Grillunfälle: Einfache Tipps für mehr Sicherheit

Bereits mit einigen einfachen Sicherheitsvorkehrungen können dramatische Grillunfälle verhindert werden (Bildquelle: Thomas Resch)
Bereits mit einigen einfachen Sicherheitsvorkehrungen können dramatische Grillunfälle verhindert werden (Bildquelle: Thomas Resch)

Sommerzeit ist Grillzeit und damit Hochblüte für Grillunfälle. Jährlich landen hunderte Menschen deshalb im Spital. 40 Prozent der Verletzungen
sind hierbei Brandverletzungen, 38 Prozent Schnittverletzungen. Allen gemeinsam: sie könnten in den meisten Fällen verhindert werden.

„Unachtsamkeit, ungeeignete Ausrüstung oder falsche Anwendung von Grillanzündern
zählen zu den häufigsten Grillfehlern“, weiß Dr. Michael Schwab, Unfallchirurg und Notarzt
vom LKH Rohrbach. Die gefährlichsten Situationen beim Grillen entstehen fast immer durch
die Benützung von Brandbeschleunigern. Besonders dramatisch wird es, wenn statt
Brennspiritus Benzin verwendet wird. Die Benzindämpfe sind schwerer als Luft und breiten
sich schnell rund um den Grill am Boden aus. Es bildet sich sozusagen eine „unsichtbare
Wolke“ und es kann beim Anzünden zur ausgebreiteten Explosion kommen.

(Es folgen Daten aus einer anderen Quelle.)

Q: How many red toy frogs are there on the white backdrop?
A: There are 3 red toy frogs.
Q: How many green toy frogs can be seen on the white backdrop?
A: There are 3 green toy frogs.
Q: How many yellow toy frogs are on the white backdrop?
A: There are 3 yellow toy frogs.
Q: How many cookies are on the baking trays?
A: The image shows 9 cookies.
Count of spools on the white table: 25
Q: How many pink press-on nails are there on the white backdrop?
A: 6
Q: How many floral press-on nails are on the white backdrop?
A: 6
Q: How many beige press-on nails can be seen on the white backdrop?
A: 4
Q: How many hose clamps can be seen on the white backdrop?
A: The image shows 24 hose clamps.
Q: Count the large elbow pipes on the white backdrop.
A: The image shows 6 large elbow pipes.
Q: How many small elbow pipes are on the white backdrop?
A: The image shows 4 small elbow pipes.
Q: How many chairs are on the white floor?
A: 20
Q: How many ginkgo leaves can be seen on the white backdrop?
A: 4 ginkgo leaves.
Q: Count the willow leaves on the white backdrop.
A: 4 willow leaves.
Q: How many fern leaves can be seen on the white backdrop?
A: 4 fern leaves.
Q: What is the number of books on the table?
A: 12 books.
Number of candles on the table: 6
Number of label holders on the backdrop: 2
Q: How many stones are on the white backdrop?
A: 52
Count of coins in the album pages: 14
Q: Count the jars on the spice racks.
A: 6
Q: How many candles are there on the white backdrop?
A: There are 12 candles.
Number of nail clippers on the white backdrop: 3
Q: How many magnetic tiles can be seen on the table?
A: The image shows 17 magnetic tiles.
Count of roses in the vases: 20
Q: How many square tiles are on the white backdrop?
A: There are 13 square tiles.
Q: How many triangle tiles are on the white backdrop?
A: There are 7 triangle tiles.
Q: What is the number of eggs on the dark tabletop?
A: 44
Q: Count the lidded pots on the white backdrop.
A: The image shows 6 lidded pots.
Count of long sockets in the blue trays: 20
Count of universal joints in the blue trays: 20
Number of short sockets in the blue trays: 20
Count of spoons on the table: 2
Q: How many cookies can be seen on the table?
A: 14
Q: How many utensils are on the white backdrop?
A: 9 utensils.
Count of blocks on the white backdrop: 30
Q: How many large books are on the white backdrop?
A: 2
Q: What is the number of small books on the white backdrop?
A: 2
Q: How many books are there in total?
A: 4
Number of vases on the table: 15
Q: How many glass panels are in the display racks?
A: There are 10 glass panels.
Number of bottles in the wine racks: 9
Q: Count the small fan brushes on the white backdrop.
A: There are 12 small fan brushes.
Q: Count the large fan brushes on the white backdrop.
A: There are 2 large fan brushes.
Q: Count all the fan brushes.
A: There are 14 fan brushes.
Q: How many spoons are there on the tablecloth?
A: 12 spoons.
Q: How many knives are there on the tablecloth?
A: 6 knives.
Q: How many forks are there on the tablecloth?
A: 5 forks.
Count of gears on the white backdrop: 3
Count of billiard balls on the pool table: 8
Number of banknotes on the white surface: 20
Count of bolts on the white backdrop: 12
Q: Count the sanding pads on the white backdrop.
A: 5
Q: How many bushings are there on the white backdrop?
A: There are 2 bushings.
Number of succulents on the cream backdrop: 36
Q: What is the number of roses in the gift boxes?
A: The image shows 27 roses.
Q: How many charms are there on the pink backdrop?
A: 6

Erste Hilfe bei Brandverletzungen

Grundsätzlich heißt es bei Brandverletzungen: Sofort aus der Hitze raus und ablöschen.
Die verbrannten Stellen anschließend mit Leitungswasser kühlen. Achtung: Kühlen Sie dabei nicht zu lange und zu kalt, um Unterkühlungen zu vermeiden. Die Wassertemperatur sollte um die 20 C haben – besondere Vorsicht ist in diesem Zusammenhang bei Kindern geboten. Viele Betroffene sind beim Grillen alkoholisiert und unterschätzen den Schweregrad der Wunde. Ein Arztbesuch ist daher ratsam“, so der Experte.

Schnittverletzungen richtig erstversorgen

Schon bevor es beim Grillen gefährlich wird, kann man sich im Zuge der Vorbereitungen
Schnittverletzungen zuziehen – vor allem wenn es hektisch ist. Hier gilt: Kleine, schwach blutende Wunden kurz ausbluten lassen, um sie von Keimen zu befreien. „Stark verschmutzte Wunden sollten vorsichtig mit Wunddesinfektionslösungen behandelt
werden. Ist eine solche nicht vorhanden, kann die Wunde alternativ unter kaltes, klares
Leitungswasser gehalten werden“, weiß Notarzt Dr. Schwab und ergänzt: „Generell ist zu
beachten: Berühren Sie die Wunde nicht. Auch Puder oder Salben sind tabu. Am besten
werden kleinere Wunden mit einem Pflaster abgedeckt.“

Bei tieferen Wunden können Nerven oder Sehnen verletzt sein, es kann zu
Bewegungseinschränkungen, Lähmungen oder Gefühlsstörungen kommen. Ist die Wunde
außerdem verschmutzt, haben Keime leichtes Spiel und erschweren die Wundheilung oder
führen im schlimmsten Fall zur Blutvergiftung. In diesen Fällen sollte nach der
Erstversorgung – wie oben geschildert – jedenfalls ein Arzt beigezogen werden, der den
Tetanus-Impfstatus klärt und über die weiteren nötigen Behandlungsschritte entscheidet.
Der Impfstatus gehört laufend aktualisiert. Dr. Schwab rät dazu, den Impfpass regelmäßig zu überprüfen.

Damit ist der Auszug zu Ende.